Connecticut Law Tribune Editorial Board

The reality in land use matters in Connecticut today is that virtually every approval of a development of any size at all by a local land use agency—be it planning and zoning, wetlands, zoning board of appeals, or the dozens of variants—will be appealed. Any attorney representing an applicant is well-advised to tell the client that fact from the start. As you explain the land use approval process, which itself can have many different steps through several different agencies, it should always be added at the end that if all the required approvals are obtained, someone will appeal at least one of them. The approval process can take months, perhaps as long as a year, and then you must add on another year, more or less, for the approval. If the appeal is not successful, appeal to the Appellate Court is not automatic, and that court does not accept very many land use matters, so most often the appeal process stops at the Superior Court level. But this process means that from the date of application to successful defense of the appeal, a period of at least two, and often more, years has passed. The expense to the applicant is significant.

Is this a problem? Not if the goal is to slow down development and not if it is to maximize participation by the public in land use decisions. It is a problem if the goal is to encourage development, and therefore business, in Connecticut. Any attorney who handles land use matters will likely tell you that his or her developer clients are doing more in Massachusetts and Florida right now than they are in Connecticut, finding those states much more receptive than is Connecticut.

What is a problem is to resolve the tension between encouraging public participation in the process and curbing abusive use of the process. Allowing neighbors to weigh in on changes planned for their neighborhood is all to the good. Very often suggestions are made by neighbors that developers take to heart and plans are changed to everyone's satisfaction. But that process can be manipulated. The classic example is when a supermarket or some other business wants to locate somewhere, receives all the approvals it needs, and then a homeowner who lives within the statutorily required 100 feet of the site appeals. That can be entirely legitimate. But more often the appeal is actually brought by a competing business, which is financing the appeal and using the homeowner as the entrée to get into court. That is not valid citizen participation; that is trying to obtain a competitive advantage to the detriment of the applicant and very possibly also of the public, who miss the commercial advantages that competition may present. As Connecticut zoning law is currently written, there is no way to curtail this abusive use of the appeals process.

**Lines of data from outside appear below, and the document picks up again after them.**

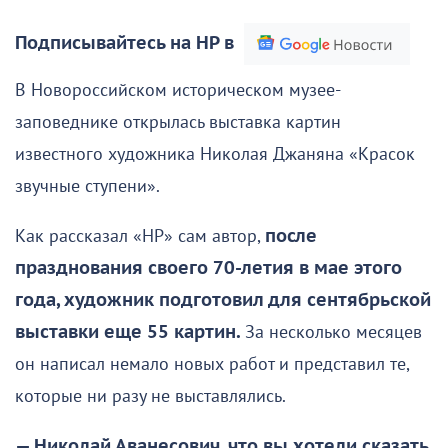
Подписывайтесь на НР в
В Новороссийском историческом музее-
заповеднике открылась выставка картин
известного художника Николая Джаняна «Красок
звучные ступени».
Как рассказал «НР» сам автор,
после
празднования своего 70-летия в мае этого
года, художник подготовил для сентябрьской
выставки еще 55 картин.
За несколько месяцев
он написал немало новых работ и представил те,
которые ни разу не выставлялись.
— Николай Аванесович, что вы хотели сказать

Land use agencies are composed of lay volunteers, some of whom may have experience and education relevant to their task, but many of whom do not. They are simply average citizens either elected or appointed to the agency and willing to volunteer their time to help determine the future of their town or city. Some municipalities have professional staffs to support the agency, many do not. Some of the smaller towns have no staff at all, yet they are the ones that often have vast expanses of land attractive for development. It is a significant task for those agencies to review and rule on complex applications. In the vast majority of cases, they do so carefully and with good intentions. But the minutia of zoning law—not to mention traffic concerns, environmental concerns, wetland issues, and historic preservation—are beyond their capability. When their decisions are exposed to scrutiny through the appeals process, their innocent errors are magnified and applications die at the hands of the judge. Many local agencies are simply not equipped to dot every i and cross every t, but that is what is demanded of them on appeal, even though courts pay lip service to deference to the agency.

So a perfectly good application, two years and tens of thousands of dollars in the making, is defeated on appeal. Even if the appeal is unsuccessful and the application lives on, it does so after significant and expensive delay, sometimes to the point where the development dies even if approved.

Is there a solution? There must be, because other states are doing the job better than Connecticut. In this time of budget angst, there is much talk of greater regionalization. The impetus for that is largely economic, but it may also be the case that better decision-making would result from a more regional approach. Whether Connecticut's municipalities would agree is another question.